For repeatable setup, use bootstrap.local or see the authoritative sample in the TokenHub repo.

Health Monitoring

I health-check TokenHub every 30 seconds. Provider states:

  • pending -- Just registered, first heartbeat not yet received
  • healthy -- Responding to chat completions successfully
  • failed -- Last heartbeat detected an error

Check health:

curl http://localhost:8080/api/v1/providers | jq '.[] | {id, status, last_heartbeat_error}'

Managing Physical Providers

Physical LLM providers (Anthropic, OpenAI, vLLM, etc.) are configured entirely within TokenHub.
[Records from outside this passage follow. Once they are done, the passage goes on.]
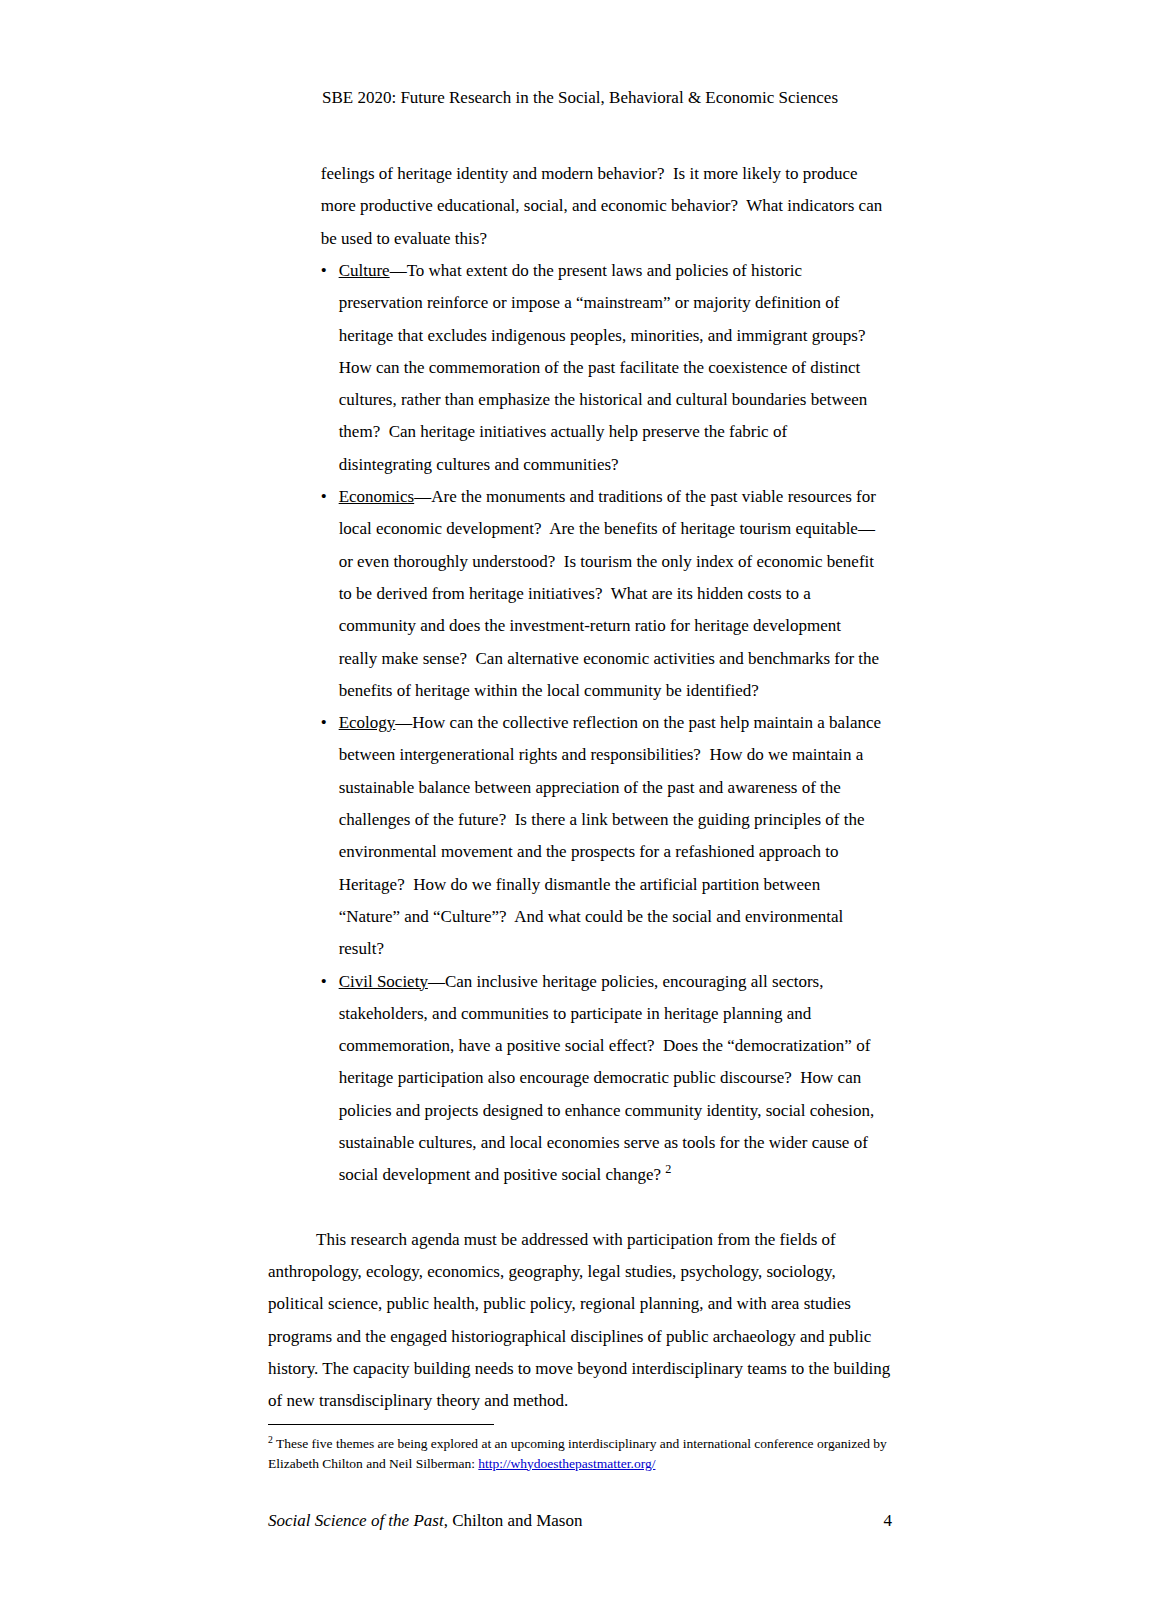SBE 2020: Future Research in the Social, Behavioral & Economic Sciences
feelings of heritage identity and modern behavior? Is it more likely to produce more productive educational, social, and economic behavior? What indicators can be used to evaluate this?
Culture—To what extent do the present laws and policies of historic preservation reinforce or impose a “mainstream” or majority definition of heritage that excludes indigenous peoples, minorities, and immigrant groups? How can the commemoration of the past facilitate the coexistence of distinct cultures, rather than emphasize the historical and cultural boundaries between them? Can heritage initiatives actually help preserve the fabric of disintegrating cultures and communities?
Economics—Are the monuments and traditions of the past viable resources for local economic development? Are the benefits of heritage tourism equitable—or even thoroughly understood? Is tourism the only index of economic benefit to be derived from heritage initiatives? What are its hidden costs to a community and does the investment-return ratio for heritage development really make sense? Can alternative economic activities and benchmarks for the benefits of heritage within the local community be identified?
Ecology—How can the collective reflection on the past help maintain a balance between intergenerational rights and responsibilities? How do we maintain a sustainable balance between appreciation of the past and awareness of the challenges of the future? Is there a link between the guiding principles of the environmental movement and the prospects for a refashioned approach to Heritage? How do we finally dismantle the artificial partition between “Nature” and “Culture”? And what could be the social and environmental result?
Civil Society—Can inclusive heritage policies, encouraging all sectors, stakeholders, and communities to participate in heritage planning and commemoration, have a positive social effect? Does the “democratization” of heritage participation also encourage democratic public discourse? How can policies and projects designed to enhance community identity, social cohesion, sustainable cultures, and local economies serve as tools for the wider cause of social development and positive social change? 2
This research agenda must be addressed with participation from the fields of anthropology, ecology, economics, geography, legal studies, psychology, sociology, political science, public health, public policy, regional planning, and with area studies programs and the engaged historiographical disciplines of public archaeology and public history. The capacity building needs to move beyond interdisciplinary teams to the building of new transdisciplinary theory and method.
2 These five themes are being explored at an upcoming interdisciplinary and international conference organized by Elizabeth Chilton and Neil Silberman: http://whydoesthepastmatter.org/
Social Science of the Past, Chilton and Mason
4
Use tokenhubctl to manage them:

tokenhubctl provider list
tokenhubctl provider add --name anthropic --type anthropic --api-key "$ANTHROPIC_API_KEY"
tokenhubctl model list
tokenhubctl model enable anthropic/claude-sonnet-4-20250514

See the TokenHub documentation for full provider and model management.

What Changed

I used to maintain my own multi-provider routing system with scoring, complexity estimation, GPU selection, and four routing policies (minimize_cost, minimize_latency, maximize_quality, balanced). That was ~6,000 lines of provider intelligence that duplicated what TokenHub already does better.

All of that is gone. TokenHub handles routing. I handle orchestration.